Met een dof geluid belandt mijn tas op de grond. Ook mijn slaapkamerdeur gaat met een klap dicht en ik slaak en zucht. Je zou bijna denken dat ik voor de tweede keer mijn puberteit beleef. Maar het zijn niet m’n ouders waar ik boos op ben. Ik voel me in de steek gelaten. En dat door niemand minder dan God.

Met een zware, emotionele en pijnlijke week achter de rug, kan ik alleen maar zuchten. Ik wil graag op momenten als deze m’n hoop en kracht putten uit m’n geloof. Maar waarom is het zo dat ik het juist nú ontzettend moeilijk vind om te geloven? Uiteindelijk gooi ik alleen maar verwijten naar Gods hoofd, als een puberende, boze tiener.

“Waarom dit? Waarom wij? Waarom op deze manier? Waar hebben we dit aan te danken? Wat hebben we verkeerd gedaan? Waarom helpt U niet? Waar bent U? Ziet U dit wel? Troost ons dan! Help ons uit deze trieste situatie!”

Ik kan alleen maar in frustratie uitroepen. En telkens weer opnieuw stromen de tranen over m’n wangen.
Laten we zeggen dat ik deze week veel heb gehuild.

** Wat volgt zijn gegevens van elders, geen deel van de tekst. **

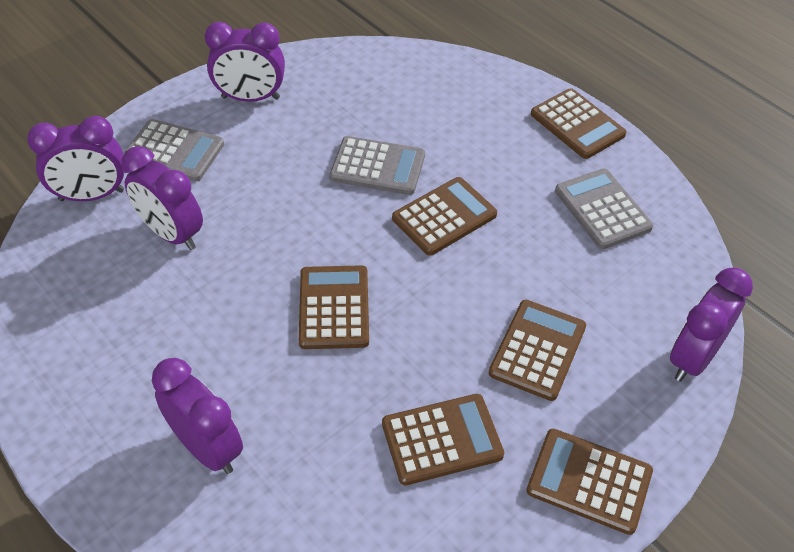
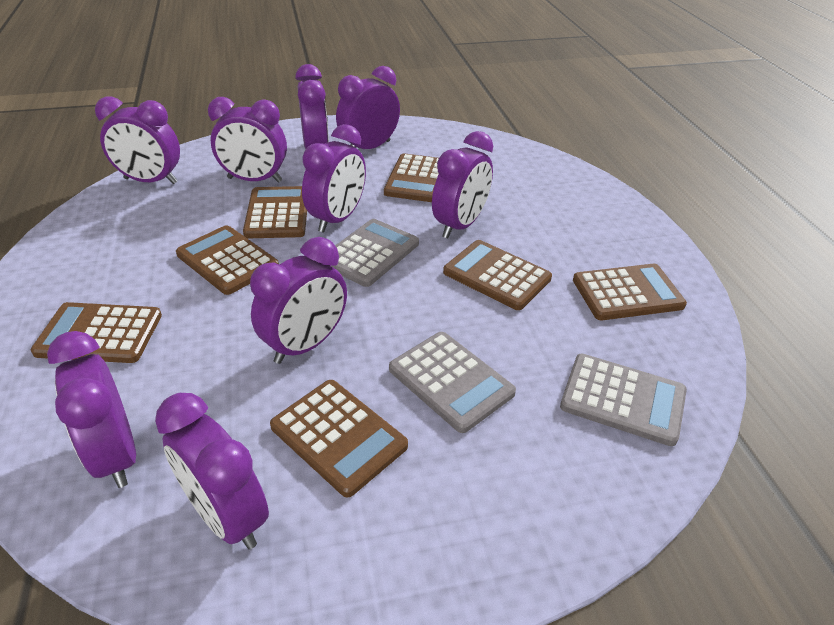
brown calculator: [299,265,369,349] [382,394,504,485] [392,177,497,256] [489,300,586,401] [526,429,653,535] [531,88,627,159] = 6 -> [30,302,162,363] [176,225,279,295] [243,186,307,238] [270,380,408,497] [384,153,439,202] [443,240,552,310] [573,264,687,320] = 7
purple clock: [27,116,124,201] [122,146,203,250] [152,358,243,474] [205,22,285,102] [670,268,753,382] = 5 -> [47,331,136,488] [95,97,180,184] [155,393,269,549] [208,97,287,183] [250,237,347,364] [295,64,329,149] [302,124,366,233] [336,66,400,149] [432,131,493,238] = 9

Ik heb jaren geleden een blogbericht geschreven over het zitten op een wip-wap. Het blogstuk staat trouwens ook in m’n bundel. De wip-wap was precies waar ik aan moest denken toen ik vanochtend de dominee hoorde zeggen: “Wees dankbaar, want elke dag is er iets om blij om te zijn.” Ik moest me inhouden om niet met m’n ogen te rollen. Sorry, meneer de dominee. U zult best wel gelijk hebben, maar ik zie dat ‘vrolijke ding’ deze week dus even niet. Nee, ik zit momenteel onderaan die wip-wap naar God te schreeuwen, omdat hij zo ver weg lijkt dat het voelt alsof Hij me niet hoort.

De realisatie

Toch ben ik vanmiddag in de stilte van m’n kamer er weer achter gekomen dat ik fout zit. Ik heb mezelf voor m’n kop geslagen. God is er wel. Hij zit niet met Z’n hoofd in de wolken terwijl ik met m’n voeten de koude grond raak. Hij laat m’n familie en mij niet stikken. Helemaal niet in zo’n zware tijd.
Maar zoals ik als communicatiestudente weet, is communiceren soms lastig. Ook voor onze Vader. Daarom praat Hij niet direct met ons, maar stuurt Hij de steun van andere mensen. Want dat hebben we tot nu toe in overvloed ervaren. Mensen die je een schouderklopje geven, een bloemetje of hulp aanbieden.
Hoe stom ben ik geweest om me te bedenken dat ik daar niet dankbaar voor kan zijn? Ik was weer eens te druk met boos zijn. Sorry, God. En dankjewel dat U me nooit laat vallen. Zelfs niet als ik denk dat het allemaal te veel voor me wordt.

Dankjewel voor alle steun, lieve mensen. Het is erg moeilijk om een familielid te verliezen terwijl ze er eigenlijk nog zijn. Alzheimer is een vreselijke ziekte die te veel families kapot maakt.